Many years later I have been lucky enough to visit a pan within the blogtrip to Vigo at the invitation of ANFACO Cecopesca and I have been able to know many details that I did not know about the breeding of this delicious mollusk. Will you accompany me on the visit?
Origins of mussel farming in Galicia
The history of mussel cultivation dates back to 1946, when the first ten rafts were anchored in the vicinity of the Villagarcía de Arosa harbor breakwater. 400 ropes of 5 meters in length hung from each raft. The production obtained was destined for the Barcelona market for sale fresh and for the Pompeans canning factory.
In 1949 the anchorages began in the Vigo estuary and in 1954 there were already rafts in Cambados, El Grove, Bueu, Redondela and Puebla del Caramiñal. In 1961 a regulation for the exploitation of consumer nurseries was enacted for the first time. Today there are about 3,300 rafts in the Galician estuaries, reaching a production between 270,000 and 300,000 tons and directly employing about 10,000 people.
Obtaining the seed and stringing
The seed can be collected in the natural environment by pulling it from the rocks where it is fixed after the larval process. It is usually collected by the producers or shellfish workers who make agreements with the brotherhoods. It can also be obtained from collector ropes that are hung from the trays during the larvae fixation periods.
Stringing is done by attaching a certain amount of seeds around a rope and fixing it with a cotton net until they adhere by means of the viso. Between 10 and 15 kilos of seed are placed in the stringing for each string.

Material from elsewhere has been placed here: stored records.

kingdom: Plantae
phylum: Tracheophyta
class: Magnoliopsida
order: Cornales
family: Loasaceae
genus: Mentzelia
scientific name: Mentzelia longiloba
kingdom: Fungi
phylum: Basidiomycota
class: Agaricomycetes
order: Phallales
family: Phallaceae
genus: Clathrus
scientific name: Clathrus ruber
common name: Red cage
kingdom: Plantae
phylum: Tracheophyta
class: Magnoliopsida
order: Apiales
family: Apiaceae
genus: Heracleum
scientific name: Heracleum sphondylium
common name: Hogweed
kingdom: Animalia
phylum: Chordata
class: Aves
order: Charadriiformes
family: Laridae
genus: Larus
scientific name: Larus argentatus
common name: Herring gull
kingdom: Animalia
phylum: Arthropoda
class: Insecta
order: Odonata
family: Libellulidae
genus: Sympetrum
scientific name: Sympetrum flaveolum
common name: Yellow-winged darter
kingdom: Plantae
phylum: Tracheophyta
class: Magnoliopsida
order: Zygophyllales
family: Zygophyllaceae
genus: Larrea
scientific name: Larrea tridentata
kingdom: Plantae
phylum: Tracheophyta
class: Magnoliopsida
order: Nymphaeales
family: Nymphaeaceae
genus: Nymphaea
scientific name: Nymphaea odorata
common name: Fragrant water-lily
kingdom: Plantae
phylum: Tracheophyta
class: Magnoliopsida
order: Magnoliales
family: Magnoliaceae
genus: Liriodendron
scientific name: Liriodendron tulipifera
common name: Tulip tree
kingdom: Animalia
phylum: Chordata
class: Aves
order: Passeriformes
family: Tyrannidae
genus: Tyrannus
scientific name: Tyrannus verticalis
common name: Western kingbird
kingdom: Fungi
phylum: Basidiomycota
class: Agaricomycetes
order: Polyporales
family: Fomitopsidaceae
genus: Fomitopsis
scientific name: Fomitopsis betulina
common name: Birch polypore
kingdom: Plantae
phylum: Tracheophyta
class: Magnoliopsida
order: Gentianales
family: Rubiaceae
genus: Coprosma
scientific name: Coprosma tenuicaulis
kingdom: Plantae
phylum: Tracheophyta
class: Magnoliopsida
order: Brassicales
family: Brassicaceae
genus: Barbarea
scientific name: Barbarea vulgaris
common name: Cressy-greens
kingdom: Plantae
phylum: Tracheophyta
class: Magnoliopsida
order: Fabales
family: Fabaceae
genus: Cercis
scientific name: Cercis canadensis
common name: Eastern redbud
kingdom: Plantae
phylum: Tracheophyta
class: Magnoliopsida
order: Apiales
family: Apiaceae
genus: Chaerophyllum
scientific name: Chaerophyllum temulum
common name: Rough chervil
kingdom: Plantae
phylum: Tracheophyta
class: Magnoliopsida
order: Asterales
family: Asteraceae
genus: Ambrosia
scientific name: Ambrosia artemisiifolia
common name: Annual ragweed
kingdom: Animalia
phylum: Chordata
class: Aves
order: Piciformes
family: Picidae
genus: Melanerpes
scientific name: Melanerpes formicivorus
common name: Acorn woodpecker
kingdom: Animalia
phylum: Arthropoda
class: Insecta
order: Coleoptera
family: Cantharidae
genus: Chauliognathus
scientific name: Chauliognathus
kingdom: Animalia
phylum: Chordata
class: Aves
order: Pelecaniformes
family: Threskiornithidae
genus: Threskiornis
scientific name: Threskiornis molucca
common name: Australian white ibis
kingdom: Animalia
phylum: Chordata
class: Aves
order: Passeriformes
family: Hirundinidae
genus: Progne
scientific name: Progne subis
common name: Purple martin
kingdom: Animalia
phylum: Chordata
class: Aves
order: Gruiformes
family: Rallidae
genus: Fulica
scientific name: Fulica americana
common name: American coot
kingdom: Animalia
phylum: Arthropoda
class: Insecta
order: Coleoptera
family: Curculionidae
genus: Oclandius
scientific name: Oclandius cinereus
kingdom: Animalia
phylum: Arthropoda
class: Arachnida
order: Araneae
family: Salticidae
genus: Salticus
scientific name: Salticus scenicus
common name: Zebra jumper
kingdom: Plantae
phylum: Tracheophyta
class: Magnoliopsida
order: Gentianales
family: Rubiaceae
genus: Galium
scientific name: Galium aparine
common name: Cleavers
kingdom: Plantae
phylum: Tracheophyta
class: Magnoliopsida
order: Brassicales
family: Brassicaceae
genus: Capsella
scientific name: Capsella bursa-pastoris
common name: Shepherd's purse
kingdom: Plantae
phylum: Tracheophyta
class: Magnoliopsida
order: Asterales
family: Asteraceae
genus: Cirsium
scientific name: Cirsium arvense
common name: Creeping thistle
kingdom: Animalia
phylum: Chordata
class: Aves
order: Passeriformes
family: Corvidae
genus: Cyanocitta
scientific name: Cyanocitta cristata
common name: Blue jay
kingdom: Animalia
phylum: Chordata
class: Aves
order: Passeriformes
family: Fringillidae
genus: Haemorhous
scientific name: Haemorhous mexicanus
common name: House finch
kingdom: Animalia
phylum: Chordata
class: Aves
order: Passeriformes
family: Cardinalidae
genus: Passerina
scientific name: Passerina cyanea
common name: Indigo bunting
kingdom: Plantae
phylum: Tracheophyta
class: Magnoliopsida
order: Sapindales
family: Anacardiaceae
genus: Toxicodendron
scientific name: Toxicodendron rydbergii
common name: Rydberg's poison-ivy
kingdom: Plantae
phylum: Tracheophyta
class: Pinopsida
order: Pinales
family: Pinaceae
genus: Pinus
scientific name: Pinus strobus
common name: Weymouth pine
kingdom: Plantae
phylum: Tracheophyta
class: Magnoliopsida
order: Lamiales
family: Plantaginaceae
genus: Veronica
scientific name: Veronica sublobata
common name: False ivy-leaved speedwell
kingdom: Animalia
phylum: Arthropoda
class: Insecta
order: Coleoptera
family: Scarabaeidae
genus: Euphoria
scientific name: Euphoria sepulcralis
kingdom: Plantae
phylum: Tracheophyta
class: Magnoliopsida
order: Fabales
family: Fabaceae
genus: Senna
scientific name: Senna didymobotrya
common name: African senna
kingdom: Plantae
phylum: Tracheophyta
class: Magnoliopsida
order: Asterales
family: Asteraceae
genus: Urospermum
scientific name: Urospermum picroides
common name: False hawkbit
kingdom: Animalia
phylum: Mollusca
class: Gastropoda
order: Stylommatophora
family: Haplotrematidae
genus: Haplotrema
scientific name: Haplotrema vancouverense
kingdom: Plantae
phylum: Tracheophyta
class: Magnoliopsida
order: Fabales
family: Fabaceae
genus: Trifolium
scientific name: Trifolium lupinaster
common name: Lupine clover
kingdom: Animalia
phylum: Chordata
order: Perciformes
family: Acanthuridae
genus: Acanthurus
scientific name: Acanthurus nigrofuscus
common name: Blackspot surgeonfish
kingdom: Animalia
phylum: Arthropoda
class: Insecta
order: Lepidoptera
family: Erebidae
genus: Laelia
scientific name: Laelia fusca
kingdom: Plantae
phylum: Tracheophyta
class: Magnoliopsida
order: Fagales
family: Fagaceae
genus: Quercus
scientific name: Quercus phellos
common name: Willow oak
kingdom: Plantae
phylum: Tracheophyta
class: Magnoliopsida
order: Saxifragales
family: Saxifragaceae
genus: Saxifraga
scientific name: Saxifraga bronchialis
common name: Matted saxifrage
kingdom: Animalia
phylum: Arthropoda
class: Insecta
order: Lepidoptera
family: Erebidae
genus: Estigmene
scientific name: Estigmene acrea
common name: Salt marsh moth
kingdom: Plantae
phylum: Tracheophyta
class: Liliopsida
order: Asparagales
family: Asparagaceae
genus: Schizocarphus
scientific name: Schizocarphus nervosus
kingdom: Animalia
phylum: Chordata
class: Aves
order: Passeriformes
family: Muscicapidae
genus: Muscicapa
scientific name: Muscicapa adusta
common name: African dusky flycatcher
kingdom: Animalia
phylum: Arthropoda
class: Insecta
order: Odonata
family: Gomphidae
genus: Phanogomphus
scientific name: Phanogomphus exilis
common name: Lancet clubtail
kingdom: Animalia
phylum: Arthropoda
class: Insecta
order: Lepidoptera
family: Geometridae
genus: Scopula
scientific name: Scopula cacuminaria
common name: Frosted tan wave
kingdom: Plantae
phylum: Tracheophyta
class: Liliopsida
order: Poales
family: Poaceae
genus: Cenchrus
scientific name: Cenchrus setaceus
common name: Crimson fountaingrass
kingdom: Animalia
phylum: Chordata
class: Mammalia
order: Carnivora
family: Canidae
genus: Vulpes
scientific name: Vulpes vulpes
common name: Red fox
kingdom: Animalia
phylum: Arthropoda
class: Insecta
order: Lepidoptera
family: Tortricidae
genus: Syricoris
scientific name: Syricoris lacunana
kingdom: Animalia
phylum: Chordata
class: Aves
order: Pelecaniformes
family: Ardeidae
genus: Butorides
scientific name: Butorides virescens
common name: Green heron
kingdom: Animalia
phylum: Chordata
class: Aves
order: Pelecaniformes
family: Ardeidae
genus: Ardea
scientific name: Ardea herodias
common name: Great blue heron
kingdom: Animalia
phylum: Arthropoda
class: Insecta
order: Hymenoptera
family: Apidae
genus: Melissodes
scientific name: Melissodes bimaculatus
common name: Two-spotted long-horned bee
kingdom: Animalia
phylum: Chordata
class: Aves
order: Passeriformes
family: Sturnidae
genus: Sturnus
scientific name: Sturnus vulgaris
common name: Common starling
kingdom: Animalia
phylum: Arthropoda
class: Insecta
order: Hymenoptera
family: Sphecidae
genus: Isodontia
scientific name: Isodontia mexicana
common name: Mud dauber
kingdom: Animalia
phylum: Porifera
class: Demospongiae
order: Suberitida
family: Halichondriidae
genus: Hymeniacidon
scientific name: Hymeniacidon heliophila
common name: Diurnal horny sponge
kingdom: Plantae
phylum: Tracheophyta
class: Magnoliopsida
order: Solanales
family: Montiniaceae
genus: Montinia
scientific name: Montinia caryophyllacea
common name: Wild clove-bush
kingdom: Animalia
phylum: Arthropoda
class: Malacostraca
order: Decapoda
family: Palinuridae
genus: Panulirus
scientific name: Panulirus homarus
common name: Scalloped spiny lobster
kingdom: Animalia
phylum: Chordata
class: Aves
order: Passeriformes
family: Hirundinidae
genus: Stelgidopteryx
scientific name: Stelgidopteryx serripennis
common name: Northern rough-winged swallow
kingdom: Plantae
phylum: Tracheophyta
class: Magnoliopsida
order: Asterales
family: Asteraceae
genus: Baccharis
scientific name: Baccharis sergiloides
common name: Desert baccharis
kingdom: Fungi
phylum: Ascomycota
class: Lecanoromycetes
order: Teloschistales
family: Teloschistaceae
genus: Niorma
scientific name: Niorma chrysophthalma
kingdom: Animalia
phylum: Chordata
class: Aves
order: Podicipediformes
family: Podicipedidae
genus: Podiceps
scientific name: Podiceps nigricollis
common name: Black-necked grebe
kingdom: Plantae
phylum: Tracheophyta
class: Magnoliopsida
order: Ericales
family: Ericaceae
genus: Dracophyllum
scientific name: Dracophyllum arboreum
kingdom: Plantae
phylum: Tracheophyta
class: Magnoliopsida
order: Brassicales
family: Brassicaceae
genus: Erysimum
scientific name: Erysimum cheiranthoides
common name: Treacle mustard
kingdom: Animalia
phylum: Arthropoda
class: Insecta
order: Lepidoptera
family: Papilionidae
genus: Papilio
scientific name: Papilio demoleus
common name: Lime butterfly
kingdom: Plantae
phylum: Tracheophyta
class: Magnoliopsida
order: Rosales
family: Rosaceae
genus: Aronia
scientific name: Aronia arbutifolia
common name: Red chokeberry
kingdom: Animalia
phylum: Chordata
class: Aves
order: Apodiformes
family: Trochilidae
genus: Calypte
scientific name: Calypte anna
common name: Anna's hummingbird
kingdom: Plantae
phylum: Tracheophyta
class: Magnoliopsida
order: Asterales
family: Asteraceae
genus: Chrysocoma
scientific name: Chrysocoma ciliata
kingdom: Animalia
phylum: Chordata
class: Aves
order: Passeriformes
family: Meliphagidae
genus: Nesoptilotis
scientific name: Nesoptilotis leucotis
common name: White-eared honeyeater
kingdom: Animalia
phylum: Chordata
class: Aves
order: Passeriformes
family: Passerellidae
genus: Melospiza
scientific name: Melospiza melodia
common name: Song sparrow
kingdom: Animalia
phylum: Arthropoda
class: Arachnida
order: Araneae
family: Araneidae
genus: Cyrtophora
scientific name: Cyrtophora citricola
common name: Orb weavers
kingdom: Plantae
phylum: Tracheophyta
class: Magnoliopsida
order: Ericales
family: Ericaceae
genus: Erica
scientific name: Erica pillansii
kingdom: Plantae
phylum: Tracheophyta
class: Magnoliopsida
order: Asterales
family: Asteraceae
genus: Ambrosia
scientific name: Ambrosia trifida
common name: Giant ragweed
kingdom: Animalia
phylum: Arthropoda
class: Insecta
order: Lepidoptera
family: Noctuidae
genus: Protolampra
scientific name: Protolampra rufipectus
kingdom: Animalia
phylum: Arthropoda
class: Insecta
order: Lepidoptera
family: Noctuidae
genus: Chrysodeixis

Between 4 or 6 months after stringing, it is necessary to unfold, since the strings have multiplied their weight by ten. For this, the ropes are hoisted with the help of the ship's crane and with the help of a large metal basket to avoid falls and losses. The mussels are passed through the sheller and the grill table where a first selection of the mussel is made.
From the tables, the mussels pass to the stringing hoppers, putting between 40 or 50 kilos of mussels of about 4 or 5 cm. for each split rope. After this operation, the second stage of fattening begins, which will last between 8 and 14 months depending on the location of the pan until reaching the commercialization sizes of 7 to 10 cm.
The harvest is harvested when there is a load of about 20 kg of mussels per meter of rope and the sizes of the animal are adequate.To remove the ropes, a worker has to hook the rope of the crane to one of the ropes of the pan. The rope is lifted and collected in the basket and passes to the sheller and sorting grates.
The mussels are packed in 15 kg bags for marketing. If they are going to be destined for export, these bags are reintroduced into the sea so that the mussel forms pineapple again and is strengthened to be able to withstand the trip in the best conditions.
Mussel production is divided into three main sales channels: treatment plants, canning factories and cookers, from the latter two areas of sale are covered: frozen mussels and sale to canning factories.
The mussel rafts of Galicia constitute a true smallholding, since most of the owners have a single raft, at most two. This activity generates more than 7,000 direct jobs and 15,000 indirect jobs and its impact on the economy and way of life of the Galician coastal regions is unquestionable.